A person walks past an art piece made from toy guns and shaped into a peace symbol during an exhibit in Chicago on January 14, 2014. The exhibit displays the impact of the Firearm Concealed Carry legislation in Illinois, which allows the carrying iof concealed firearms in public places, that came into effect at the beginning of the year.
Over half of Americans believe the nation would be safer if more people carried concealed weapons, according to a Gallup poll released Tuesday.
The poll asked: “Suppose more Americans were allowed to carry concealed weapons if they passed a criminal background check and training course. If more Americans carried concealed weapons, would the United States be safer or less safe?”
Of those surveyed between October 7 and 11, 56 percent said safer, 41 percent said less safe and 3 percent had no opinion. The poll was conducted in the wake of the Roseburg, Oregon, community college shooting that left nine dead and seven seriously injured.

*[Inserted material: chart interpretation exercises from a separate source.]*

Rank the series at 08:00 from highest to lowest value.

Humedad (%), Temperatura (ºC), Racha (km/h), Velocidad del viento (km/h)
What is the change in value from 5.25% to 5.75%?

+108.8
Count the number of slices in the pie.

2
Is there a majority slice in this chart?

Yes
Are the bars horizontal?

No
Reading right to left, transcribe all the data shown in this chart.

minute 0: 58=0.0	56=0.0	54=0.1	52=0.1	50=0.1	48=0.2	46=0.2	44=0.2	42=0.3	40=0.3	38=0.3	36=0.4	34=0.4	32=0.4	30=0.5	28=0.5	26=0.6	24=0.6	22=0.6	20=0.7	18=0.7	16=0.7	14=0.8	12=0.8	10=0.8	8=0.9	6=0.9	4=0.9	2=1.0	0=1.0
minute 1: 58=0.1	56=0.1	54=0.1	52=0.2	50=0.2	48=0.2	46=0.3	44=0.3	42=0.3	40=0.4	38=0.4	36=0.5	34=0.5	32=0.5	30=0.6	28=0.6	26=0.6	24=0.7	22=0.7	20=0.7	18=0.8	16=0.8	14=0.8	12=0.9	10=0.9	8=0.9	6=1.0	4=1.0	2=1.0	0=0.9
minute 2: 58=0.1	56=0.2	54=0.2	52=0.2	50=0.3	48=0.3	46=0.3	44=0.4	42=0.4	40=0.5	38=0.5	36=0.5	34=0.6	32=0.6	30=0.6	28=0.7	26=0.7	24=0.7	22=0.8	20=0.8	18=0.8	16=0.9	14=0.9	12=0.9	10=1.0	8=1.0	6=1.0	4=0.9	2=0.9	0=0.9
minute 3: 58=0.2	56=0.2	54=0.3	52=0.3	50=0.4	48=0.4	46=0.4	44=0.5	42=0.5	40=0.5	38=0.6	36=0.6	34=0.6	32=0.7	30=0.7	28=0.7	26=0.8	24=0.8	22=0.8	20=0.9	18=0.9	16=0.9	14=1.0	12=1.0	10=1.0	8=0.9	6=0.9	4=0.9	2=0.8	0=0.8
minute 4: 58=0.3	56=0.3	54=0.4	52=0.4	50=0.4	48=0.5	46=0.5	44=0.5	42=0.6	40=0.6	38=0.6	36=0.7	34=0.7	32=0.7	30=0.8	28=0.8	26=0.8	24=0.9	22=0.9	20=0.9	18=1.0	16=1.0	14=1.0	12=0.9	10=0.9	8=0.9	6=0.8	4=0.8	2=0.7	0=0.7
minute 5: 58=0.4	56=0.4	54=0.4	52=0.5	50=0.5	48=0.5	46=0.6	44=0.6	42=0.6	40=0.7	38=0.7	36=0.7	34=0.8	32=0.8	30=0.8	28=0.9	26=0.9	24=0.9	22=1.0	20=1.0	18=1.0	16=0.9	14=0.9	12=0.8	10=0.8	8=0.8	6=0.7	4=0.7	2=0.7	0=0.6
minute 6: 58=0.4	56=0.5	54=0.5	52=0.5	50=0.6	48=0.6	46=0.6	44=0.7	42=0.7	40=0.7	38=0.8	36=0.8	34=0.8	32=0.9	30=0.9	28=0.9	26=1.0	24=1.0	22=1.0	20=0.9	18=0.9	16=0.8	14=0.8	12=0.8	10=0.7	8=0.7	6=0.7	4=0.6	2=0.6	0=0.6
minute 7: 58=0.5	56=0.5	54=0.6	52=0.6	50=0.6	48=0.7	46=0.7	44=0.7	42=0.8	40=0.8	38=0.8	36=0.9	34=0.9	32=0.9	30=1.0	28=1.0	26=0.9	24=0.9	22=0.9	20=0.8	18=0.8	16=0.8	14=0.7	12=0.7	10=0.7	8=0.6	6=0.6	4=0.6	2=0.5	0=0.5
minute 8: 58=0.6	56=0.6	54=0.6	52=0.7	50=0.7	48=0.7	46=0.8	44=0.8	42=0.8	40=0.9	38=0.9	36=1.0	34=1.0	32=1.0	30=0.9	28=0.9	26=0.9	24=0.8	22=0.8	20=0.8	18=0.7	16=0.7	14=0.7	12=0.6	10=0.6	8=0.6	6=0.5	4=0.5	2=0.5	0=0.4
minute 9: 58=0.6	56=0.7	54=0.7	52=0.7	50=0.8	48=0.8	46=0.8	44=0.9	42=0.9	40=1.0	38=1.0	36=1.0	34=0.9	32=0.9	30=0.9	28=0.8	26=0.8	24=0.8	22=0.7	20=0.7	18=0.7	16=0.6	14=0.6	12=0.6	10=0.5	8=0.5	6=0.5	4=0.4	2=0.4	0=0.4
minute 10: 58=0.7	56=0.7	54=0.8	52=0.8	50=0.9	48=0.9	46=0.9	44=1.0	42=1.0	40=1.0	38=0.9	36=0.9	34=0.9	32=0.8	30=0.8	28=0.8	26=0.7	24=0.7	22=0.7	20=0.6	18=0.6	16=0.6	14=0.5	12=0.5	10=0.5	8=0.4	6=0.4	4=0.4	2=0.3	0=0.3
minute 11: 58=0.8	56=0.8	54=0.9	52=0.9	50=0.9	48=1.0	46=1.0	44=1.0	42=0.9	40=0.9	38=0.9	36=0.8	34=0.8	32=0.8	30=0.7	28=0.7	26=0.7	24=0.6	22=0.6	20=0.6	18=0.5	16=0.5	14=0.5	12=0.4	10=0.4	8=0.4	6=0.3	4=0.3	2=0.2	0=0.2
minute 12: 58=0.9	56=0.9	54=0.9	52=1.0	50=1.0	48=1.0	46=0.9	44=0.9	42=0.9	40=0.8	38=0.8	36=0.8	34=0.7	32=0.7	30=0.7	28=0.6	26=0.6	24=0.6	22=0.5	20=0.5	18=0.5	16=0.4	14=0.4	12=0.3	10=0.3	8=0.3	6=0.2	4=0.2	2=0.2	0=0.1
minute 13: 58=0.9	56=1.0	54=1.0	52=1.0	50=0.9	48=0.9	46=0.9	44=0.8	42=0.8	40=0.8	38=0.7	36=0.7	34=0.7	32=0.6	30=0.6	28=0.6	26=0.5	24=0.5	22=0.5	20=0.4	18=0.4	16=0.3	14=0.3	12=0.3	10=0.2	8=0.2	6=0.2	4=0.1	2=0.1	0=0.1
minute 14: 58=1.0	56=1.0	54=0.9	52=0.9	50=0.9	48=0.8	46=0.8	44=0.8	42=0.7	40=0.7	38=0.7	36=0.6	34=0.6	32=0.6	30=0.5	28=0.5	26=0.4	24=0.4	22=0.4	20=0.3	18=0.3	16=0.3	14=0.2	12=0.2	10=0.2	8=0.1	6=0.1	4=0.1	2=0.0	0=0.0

“Among key subgroups, Democrats and those with postgraduate education are least likely to believe that more concealed weapons would make the U.S. safer. Republicans and gun owners are most likely to say it would make the nation safer,” Gallup’s Frank Newport wrote of the poll’s findings.
Half of women compared to 62 percent of men thought it would make the nation more safe. Fifty-seven percent of those who had a high school education or less thought they would be safer, compared to only 35 percent of those with a postgraduate degree. Over 60 percent of those in rural areas and towns thought they would be more safe, compared to 50 percent of those in big cities and 52 percent in suburbs.
As for universal background checks on all gun purchases using a centralized database, 86 percent of those polled said they were in favor. Despite a vast majority agreeing on checks, the poll did not find consistent answers when asking about the relationship between background checks and mass shootings.
“If such a [background-check] law were passed, do you think it would reduce the number of mass shootings in the U.S. a great deal, a moderate amount, a little or not at all,” the poll asked. While 19 percent said “a great deal,” 31 percent answered “not at all.” “A little” received 22 percent of the vote and “a moderate amount” 28 percent.
The poll surveyed 1,015 adults by phone across the United States. It has a margin of error of 4 percent.